What you are asked to do ▸ Copy every line of the data below word for word, and omit the pictures from your answer.

Working data ▸

+++

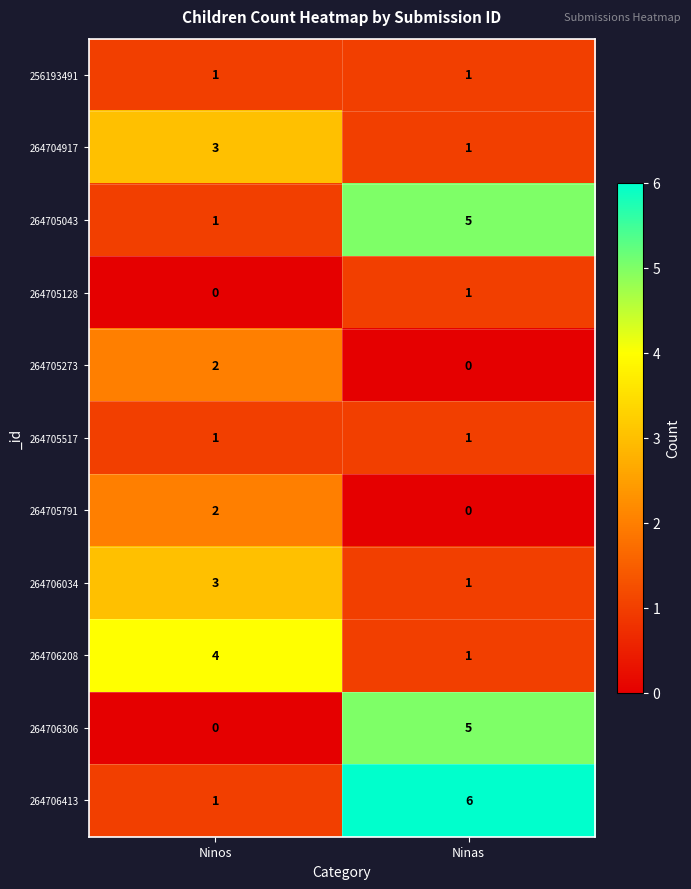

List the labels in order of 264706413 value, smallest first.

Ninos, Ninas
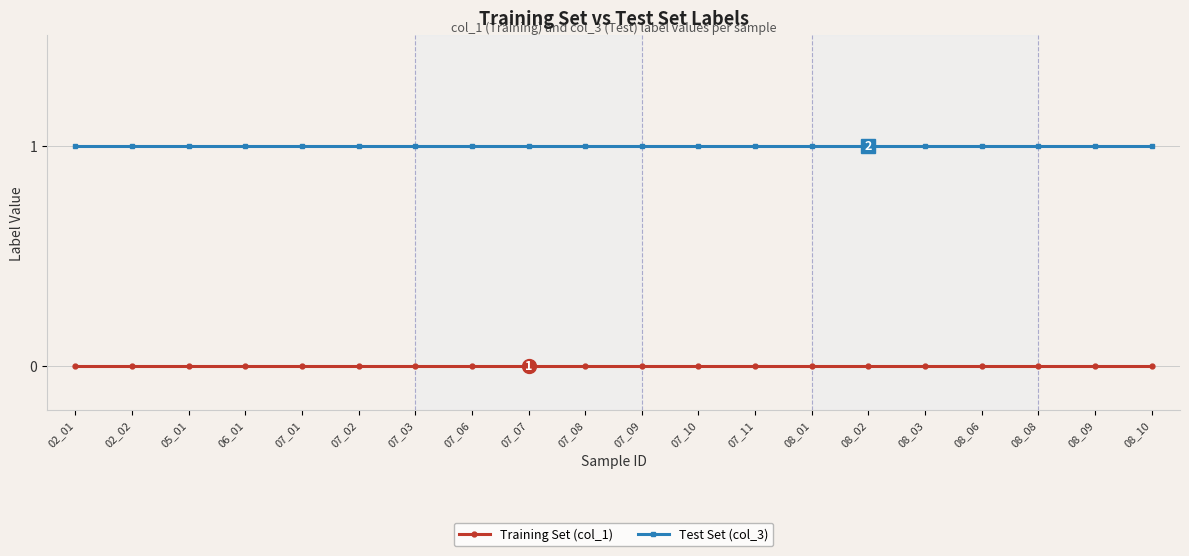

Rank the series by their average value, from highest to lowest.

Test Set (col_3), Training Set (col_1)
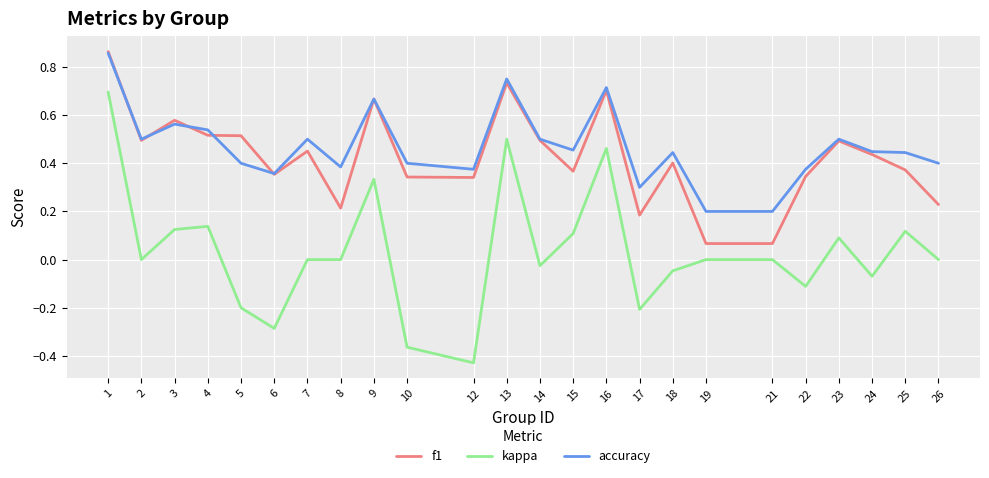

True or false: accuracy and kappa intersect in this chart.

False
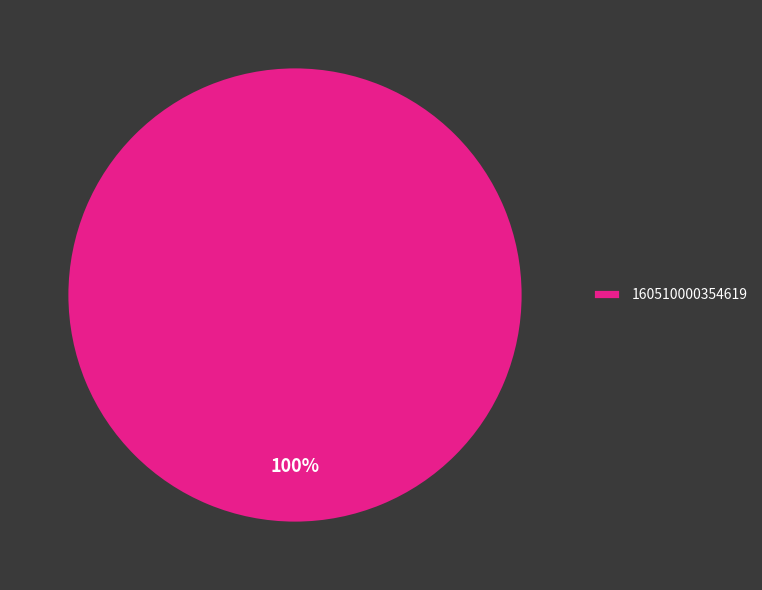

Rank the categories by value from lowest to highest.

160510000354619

+++

Problem solution ▸
List the labels in order of 264706413 value, smallest first.

Ninos, Ninas

Rank the series by their average value, from highest to lowest.

Test Set (col_3), Training Set (col_1)

True or false: accuracy and kappa intersect in this chart.

False

Rank the categories by value from lowest to highest.

160510000354619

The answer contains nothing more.